Writer: Kevin Robinson-Avila
ALBUQUERQUE - Hundreds of hungry goats will demonstrate how they chomp, stomp and bust up salt cedar during an open field day on Saturday, Oct. 30 in the bosque in Albuquerque.
The goats have been dining along the Rio Grande since Sept. 16 as part of a pilot project to measure how effective they are in controlling salt cedar, a water guzzling invasive species that has infested watersheds throughout New Mexico and the Southwest.
"Anybody interested in seeing the goats in action and learning more about efforts to control salt cedar and other invasive species is welcome to attend the field day," said Manny Encinias, a livestock specialist with New Mexico State University's Cooperative Extension Service. "It's also an opportunity for goat producers to learn how to use their herds for vegetation management and how to win brush clearing contracts."
Extension is a partner with the Middle Rio Grande Conservancy District on the three-year bosque project, which was financed this first year with part of a $100,000 grant from the state legislature.
Salt cedar control methods at other watersheds in New Mexico have included chemical, mechanical and biological tools. However, using goats is fairly new, said Sterling Grogan, conservancy district biologist.
"It's worked well in other states as a practical, environmentally friendly and cost-effective tool to control invasive species, so we're trying it in the bosque," Grogan said. "By cutting down invasive species, we can increase water flow in the river and reduce fuel for fires."

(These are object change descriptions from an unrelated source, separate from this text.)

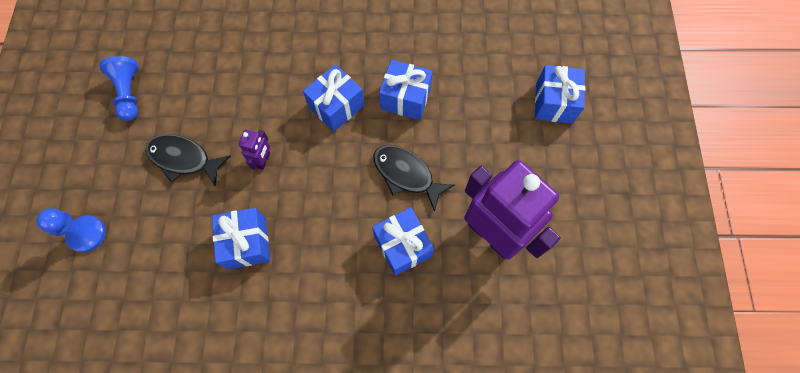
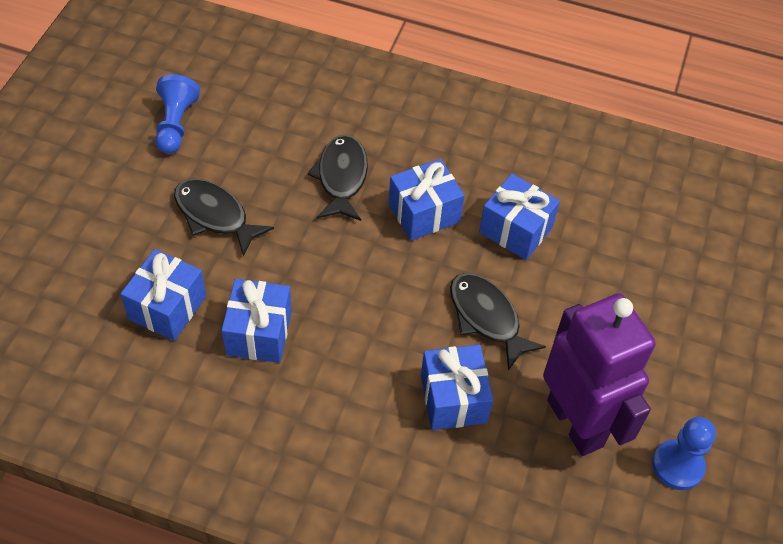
camera: 15 degrees right, 15 degrees down
(87, 234) = (72, 263): blue pawn -> blue pawn (677, 466)
(263, 160) = (311, 246): purple robot -> none
(268, 97) = (341, 177): none -> black fish
(554, 103) = (712, 293): blue gift -> blue gift (167, 307)

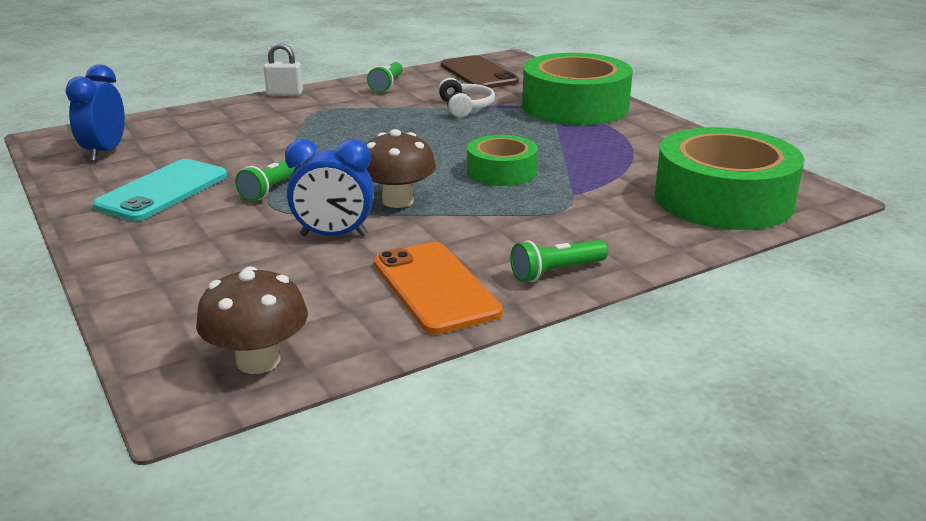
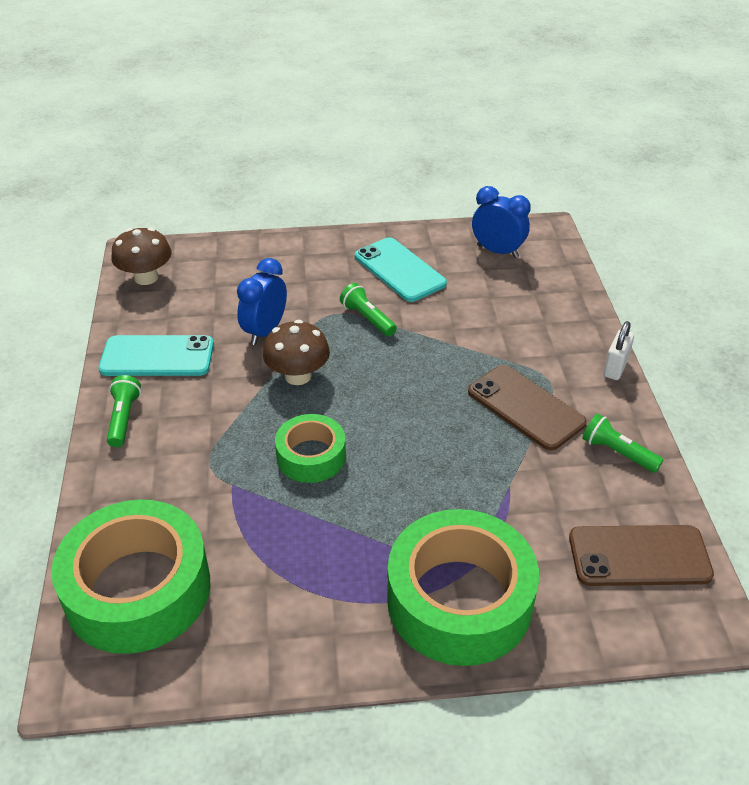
camera: 115 degrees right, 15 degrees up
(360, 113) = (525, 407): none -> brown phone
(435, 287) = (157, 357): orange phone -> turquoise phone
(465, 107) = (504, 493): white headphones -> none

As interest grows in using goats, it creates a new niche business for goat herders, Encinias said. Extension will teach interested goat producers about proper herd management along watersheds during the field day.
The morning sessions will educate the public about invasive species and control methods, and the afternoon sessions will be geared to goat producers, but the public is welcome to attend all the presentations, Encinias said.
In the morning, Grogan and Subhas Shah, conservancy district chief engineer, will discuss the goals of the bosque project and results so far.
Extension weed specialist Mark Renz will talk about invasive and noxious weeds in New Mexico and control methods.
Goat herders Sara Harris and Phyllis Meyers, who were contracted to manage the goats on the bosque, will talk about their efforts since September. Harris will also discuss a separate goat project in San Acacia.
Kelly Boney, a goat producer from San Jon, will discuss another brush clearing project along Ute Creek in Harding County, where she herds about 1,000 goats.
Conservation and noxious weed specialists working along the Canadian River, the lower Rio Grande and the Pecos River in Carlsbad will discuss control of invasive species in those areas.
After lunch, Extension specialists and goat herders will teach producers how to prepare proposals to bid on contracts. They will also discuss weed identification and management and talk about challenges faced by herders when managing contracts.
At 4 p.m., participants will tour the bosque areas the goats have cleared.
The field day runs from 9 a.m. to 5 p.m. Registration is at 8:30 a.m.
The event will take place at La Orilla Road in the bosque. To get there, drive about four miles north of I-40 on Coors Blvd., turn east at the traffic light at La Orilla Road, go a quarter of a mile and park next to the bosque. A minivan will shuttle participants to the site, or walk north on the levee about half a mile until seeing the goats.